▸ ABOUT THIS EXERCISE
Would you transcribe each entry precisely as it stands, setting aside any images?

▸ DATA TO EXAMINE

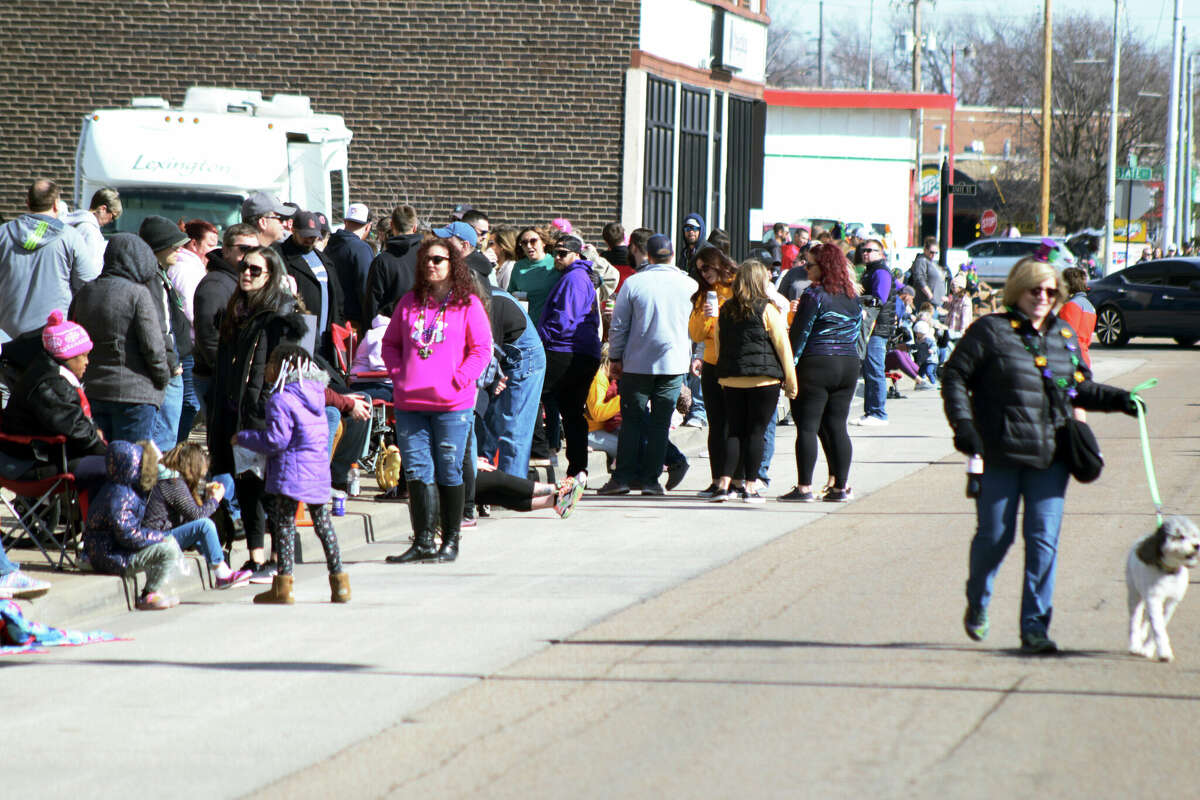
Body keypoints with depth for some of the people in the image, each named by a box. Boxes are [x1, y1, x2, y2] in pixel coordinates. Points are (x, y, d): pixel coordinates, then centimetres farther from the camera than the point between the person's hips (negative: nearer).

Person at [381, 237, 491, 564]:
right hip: (410, 403, 4)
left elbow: (481, 350, -1)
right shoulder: (409, 303, 13)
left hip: (451, 405, -4)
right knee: (417, 471, 0)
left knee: (448, 472, 1)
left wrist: (458, 381, -10)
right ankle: (423, 541, 2)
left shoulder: (468, 304, 1)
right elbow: (390, 343, 18)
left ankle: (451, 540, 10)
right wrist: (399, 376, 3)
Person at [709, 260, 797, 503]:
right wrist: (790, 381, 0)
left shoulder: (725, 311, 7)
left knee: (734, 431, 8)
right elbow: (782, 346, -5)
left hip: (732, 380, 4)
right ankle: (750, 486, 0)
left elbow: (719, 346, 13)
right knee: (756, 432, 1)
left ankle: (724, 484, -1)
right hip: (764, 379, -4)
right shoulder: (768, 309, -6)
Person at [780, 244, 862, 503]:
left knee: (807, 427, -3)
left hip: (816, 365, -7)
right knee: (837, 426, 10)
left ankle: (804, 487, -6)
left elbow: (800, 333, -11)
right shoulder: (853, 297, 10)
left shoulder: (814, 295, -11)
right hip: (849, 365, 7)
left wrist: (788, 368, -7)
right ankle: (840, 486, 8)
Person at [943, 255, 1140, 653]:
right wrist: (963, 424, -12)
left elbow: (1081, 388, 24)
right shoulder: (991, 331, -1)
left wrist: (1119, 399, 9)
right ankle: (977, 603, 31)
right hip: (1000, 454, -3)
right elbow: (955, 376, -2)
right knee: (994, 535, 5)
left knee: (1044, 541, -2)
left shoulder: (1065, 337, 14)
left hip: (1049, 456, 3)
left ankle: (1035, 625, 1)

▸ EXERCISE ANSWER
Body keypoints with depth for some of the people in the image, each named by a box. Boxes are [x1, y1, x2, y2] in pixel coordinates. Points are (x, y, d): pixel coordinates, then centimetres farther from the camera than the point between the person's hips (negative: nearer).

Person at [381, 237, 491, 564]:
right hip: (410, 403, 4)
left elbow: (481, 350, -1)
right shoulder: (409, 303, 13)
left hip: (451, 405, -4)
right knee: (417, 471, 0)
left knee: (448, 472, 1)
left wrist: (458, 381, -10)
right ankle: (423, 541, 2)
left shoulder: (468, 304, 1)
right elbow: (390, 343, 18)
left ankle: (451, 540, 10)
right wrist: (399, 376, 3)
Person at [709, 260, 797, 503]:
right wrist: (790, 381, 0)
left shoulder: (725, 311, 7)
left knee: (734, 431, 8)
right elbow: (782, 346, -5)
left hip: (732, 380, 4)
right ankle: (750, 486, 0)
left elbow: (719, 346, 13)
right knee: (756, 432, 1)
left ankle: (724, 484, -1)
right hip: (764, 379, -4)
right shoulder: (768, 309, -6)
Person at [780, 244, 862, 503]:
left knee: (807, 427, -3)
left hip: (816, 365, -7)
right knee: (837, 426, 10)
left ankle: (804, 487, -6)
left elbow: (800, 333, -11)
right shoulder: (853, 297, 10)
left shoulder: (814, 295, -11)
right hip: (849, 365, 7)
left wrist: (788, 368, -7)
right ankle: (840, 486, 8)
Person at [943, 255, 1140, 653]:
right wrist: (963, 424, -12)
left elbow: (1081, 388, 24)
right shoulder: (991, 331, -1)
left wrist: (1119, 399, 9)
right ankle: (977, 603, 31)
right hip: (1000, 454, -3)
right elbow: (955, 376, -2)
right knee: (994, 535, 5)
left knee: (1044, 541, -2)
left shoulder: (1065, 337, 14)
left hip: (1049, 456, 3)
left ankle: (1035, 625, 1)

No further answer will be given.